As I have written about before, there is an interesting episode that I have left out of all of the published Helen stories, because it is difficult to squeeze into them, timewise. At first, I had her teaching at Westfield only for two years. But now it appears that she would have to have taught there for at least three years, to have done all that I had written about; in which case, if I were to include another Westfield story, this episode could find a place there.
The story is briefly as follows.
Helen visits friends in Philadelphia, and returns to Westfield, to hear that one of her colleagues in the Math Department has been the victim of a hit-and-run incident. There is some suspicion that one of his students was responsible, because evidently there was severe animosity between the victim, and the students in one of his classes.
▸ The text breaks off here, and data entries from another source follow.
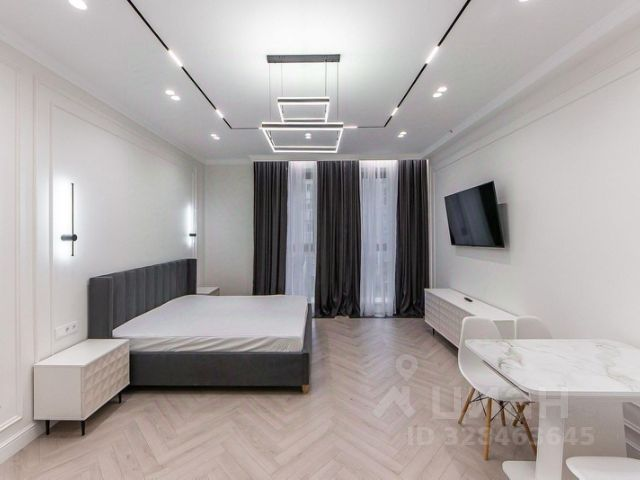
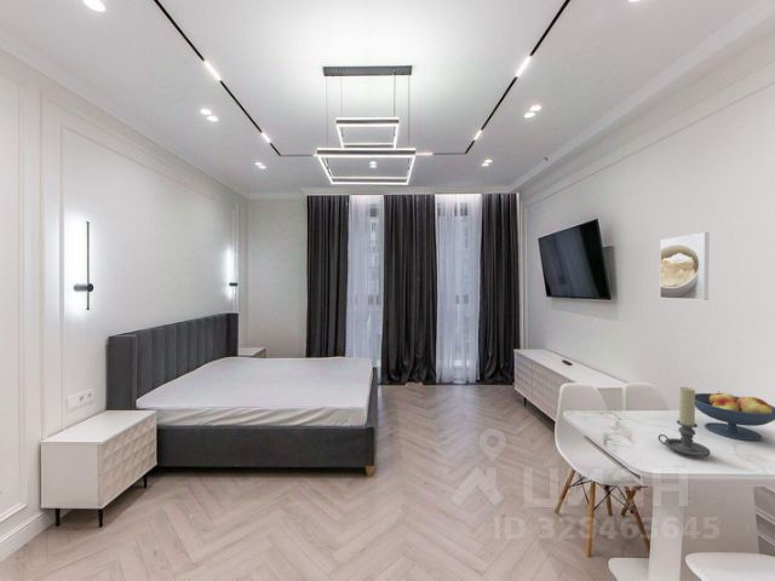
+ candle holder [658,386,712,458]
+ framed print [659,231,711,301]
+ fruit bowl [695,390,775,442]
The students are suspicious of each other, and the administration is at a loss as to how to complete the semester for them.
Someone happens to have told the President that Helen had a strong background in mathematics, and it ends up that they have Helen taking over the course. (There are several reasons for this; one being that Helen had a very light teaching load, because she was being kept free to keep up a concert schedule. Secondly, the Dean wanted someone special to take the course, because of the extraordinary circumstances, and he felt that Helen might succeed where most of the faculty might fail.)
Helen struggles as never before, and the students struggle, and bits and pieces of information emerge from the Police murder investigation, and the course is slipping downhill, but Helen, and a couple of students manage to salvage it, and it ends much better than anyone had any right to expect. Eventually, Helen has to teach most of the students one-on-one. One of the students is Angie Connors, who emerges as an important character in Helen’s Concerto.
As you can see, I was preoccupied with this aria, and I think I must go listen to it sung in a version from the sixties, when the authentic performance movement did not yet have a lock on Baroque performance as it had from the Seventies onward! If I have interested a reader to listen to that aria, I would be delighted!